__ENUNCIADO DA TAREFA__:
Responda com base no texto sobre Vagabundo Prodígio:
(a) Quantos videoclipes Vagabundo Prodígio lançou em Apelos (2018)?
(b) Que papel a arte deveria cumprir, segundo o texto?
(c) Em que o rap e o hip hop transformam a ética e a política?

__TRECHO DO TEXTO__:
● ● ● ●

Vagabundo Prodígio em Apelos(2018) Quando a doença vira arte!

Vagabundo Prodígio em Apelos(2018) lançou três videoclipes onde conseguiu transformar suas vivências e problemas na arte mais pura e genuína

 

Nossa sociedade doente nos adoece, é claro, modos de vida, vivências exigências sociais nos atravessam a todos e muitas vezes a quantidade de ataques é tão grande que adoecemos. Dentro dessa complexa teia de causas e efeitos, de atravessamentos e de relações entre o individual e o coletivo, a arte deveria cumprir o papel salutar de informar e produzir reflexões.

E é nesse escopo, onde a arte transforma doença em saúde, onde o doente se faz forte e consegue superar as dores de sua alma através de uma elevação artística e porque não espiritual, que Vagabundo Prodígio se fez presente. Através de uma trilogia de singles e videoclipes, onde expôs com uma sinceridade absurda os problemas pelos quais passou, ele conseguiu transforma-los em algo impessoal.

Ao artista, aos verdadeiros artistas é dada a potência de transformar vivências em puros blocos de sensação e de afetos, que são de todos e de ninguém. O rap, o hip hop de modo geral valoriza bastante esse modo de proceder, onde ética e política são transformadas em estados estéticos.

● ● ● ●

__LINHAS FORNECIDAS__:
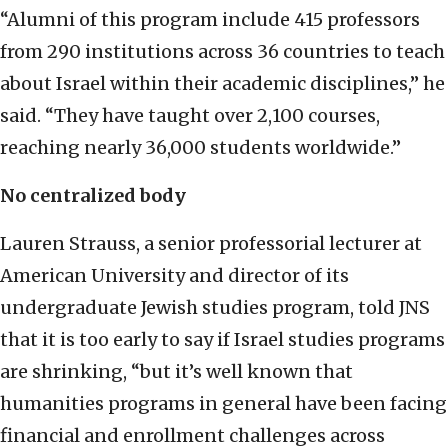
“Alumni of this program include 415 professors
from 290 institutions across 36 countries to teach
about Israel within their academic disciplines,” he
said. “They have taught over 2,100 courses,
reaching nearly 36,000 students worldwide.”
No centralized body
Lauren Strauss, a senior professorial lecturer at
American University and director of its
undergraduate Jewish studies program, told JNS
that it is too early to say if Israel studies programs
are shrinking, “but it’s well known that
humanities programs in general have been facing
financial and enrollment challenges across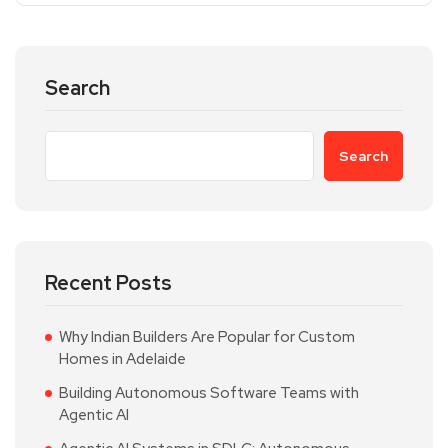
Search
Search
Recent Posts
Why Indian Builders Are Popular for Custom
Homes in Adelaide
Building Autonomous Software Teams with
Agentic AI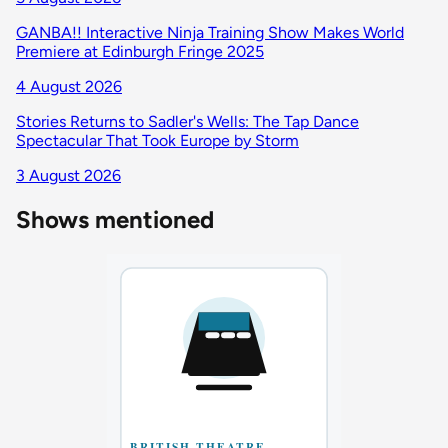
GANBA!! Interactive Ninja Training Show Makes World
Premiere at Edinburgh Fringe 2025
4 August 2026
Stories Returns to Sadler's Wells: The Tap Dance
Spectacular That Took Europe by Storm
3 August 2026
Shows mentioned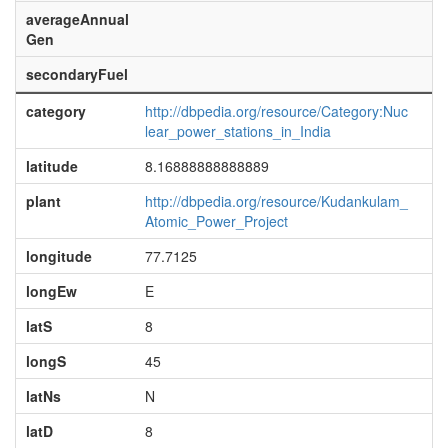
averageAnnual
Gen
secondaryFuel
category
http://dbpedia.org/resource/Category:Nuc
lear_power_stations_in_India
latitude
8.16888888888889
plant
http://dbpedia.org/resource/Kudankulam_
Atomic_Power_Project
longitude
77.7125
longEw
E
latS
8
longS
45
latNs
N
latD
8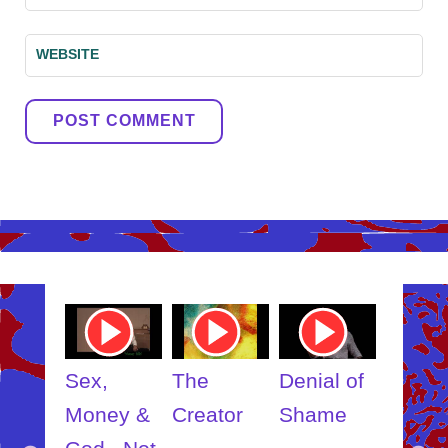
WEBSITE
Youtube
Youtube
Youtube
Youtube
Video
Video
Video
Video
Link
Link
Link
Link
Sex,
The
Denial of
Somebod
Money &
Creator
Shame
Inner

● ● ● ●

__RESPOSTA DO EXERCÍCIO__:
(a) Três videoclipes.
(b) O papel salutar de informar e produzir reflexões.
(c) Em estados estéticos.